Ro.Fa.:«Noi siamo nati nel ’66, il periodo della grande rivoluzione musicale che ha cambiato il mondo e la vita di tutti. Sono state proprio le band, i Beatles, gli Stones, gli Zeppelin, i Pink Floyd a proporre un modo diverso di vivere la musica ma anche la vita. I giovani, fino ad allora dovevano fare tutto quello che i genitori dicevano, ubbidire e stare zitti. Così hanno trovato un nuovo modo per esprimersi. Siamo capitati a vivere quel momento irripetibile, una vera rivoluzione. E noi sognavamo di fare quel mestiere» .
Come ci siete riusciti?
Dodi Battaglia: «Io vengo da una famiglia di musicisti che mi ha incoraggiato ma credo che ci voglia un po’ di talento, un po’ di fortuna e soprattutto molta caparbietà».
Ro.Fa.:«Io devo ringraziare un nonno che non ho avuto la fortuna di conoscere perché è morto un mese dopo che sono nato. Era molto religioso e dirigeva un coro sinfonico in chiesa. Anche mia madre ascoltava sempre musica classica e operistica.

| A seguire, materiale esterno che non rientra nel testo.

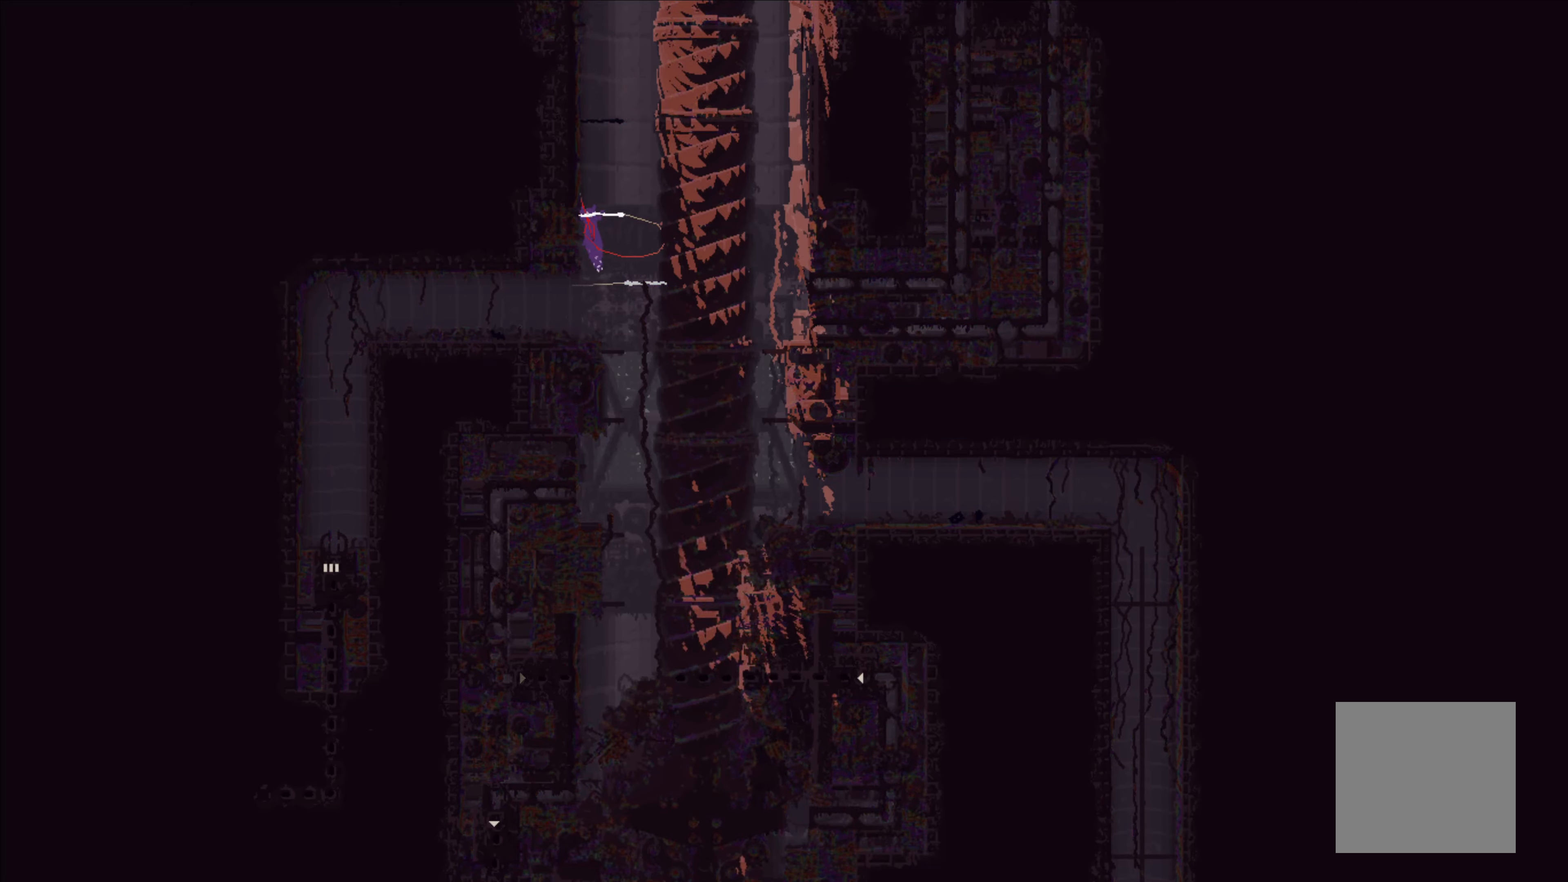
{"buttons": [], "left_stick": "up-left", "events": [[17, "left_stick", "up"], [317, "left_stick", "up-left"]]}
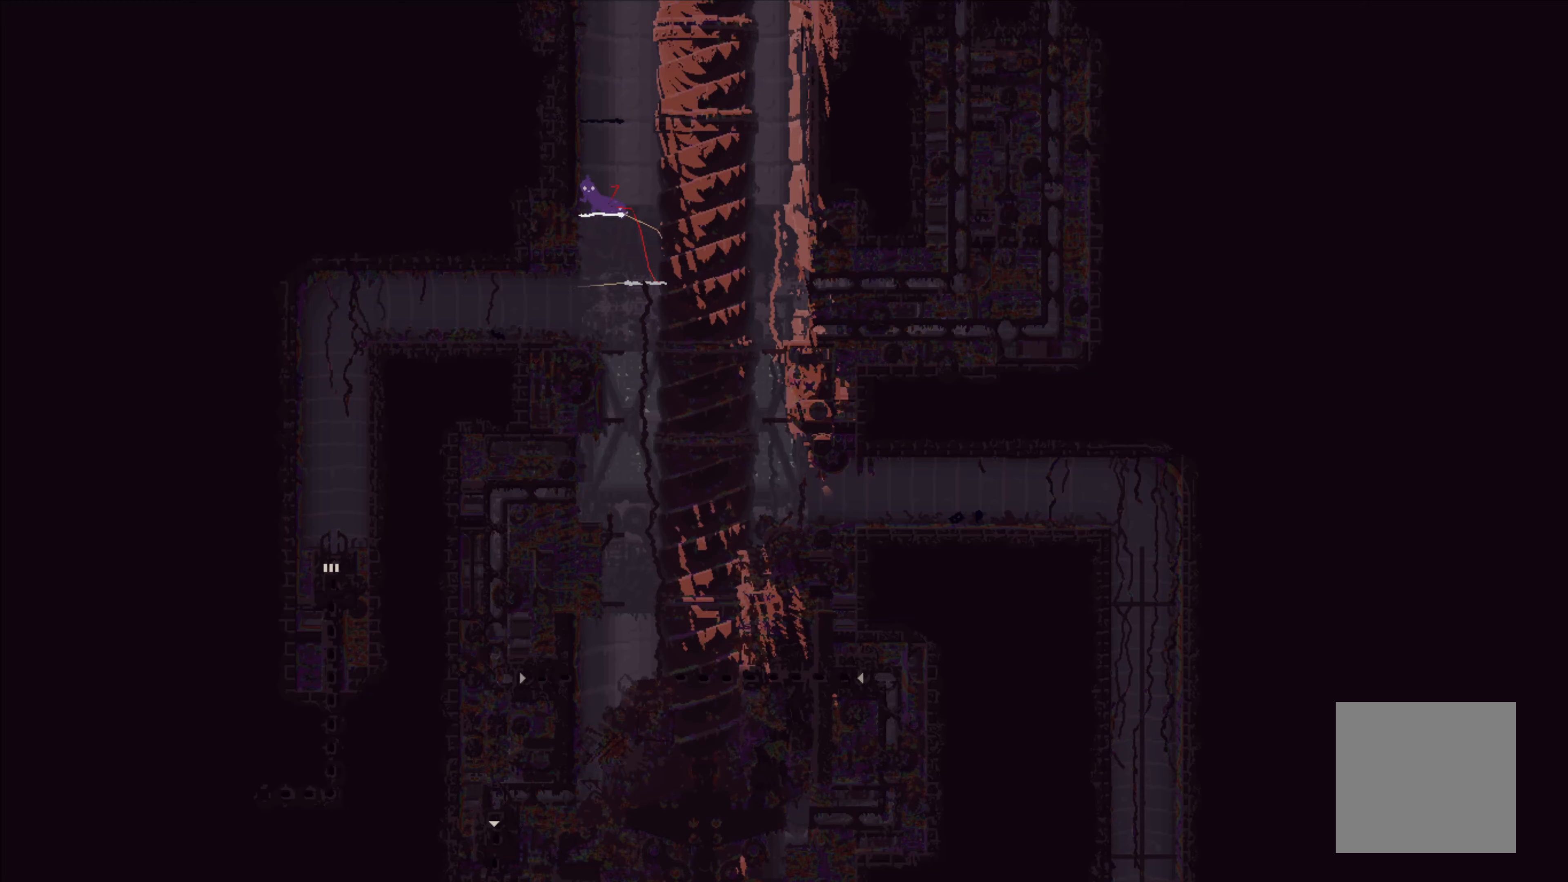
{"buttons": ["A"], "left_stick": "up-left", "events": [[33, "left_stick", "center"], [466, "A", "down"], [483, "left_stick", "up-left"]]}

Ho scoperto quella magia da molto piccolo. Mi emozionavo e avevo tradotto questa cosa dicendo: “Ma la musica allora mi vuole bene!”. A quattro anni mi regalarono un’armonica, a sei feci la prima lezione di solfeggio e poi la fisarmonica, il piano e a 11 anni ho scritto il mio primo brano. Poi ho iniziato a suonare in una serie di gruppi finché una sera allo Sporting Club di Bologna i Pooh, che erano l’attrazione della serata e avevano da poco fatto il primo disco, mi chiesero di suonare con loro».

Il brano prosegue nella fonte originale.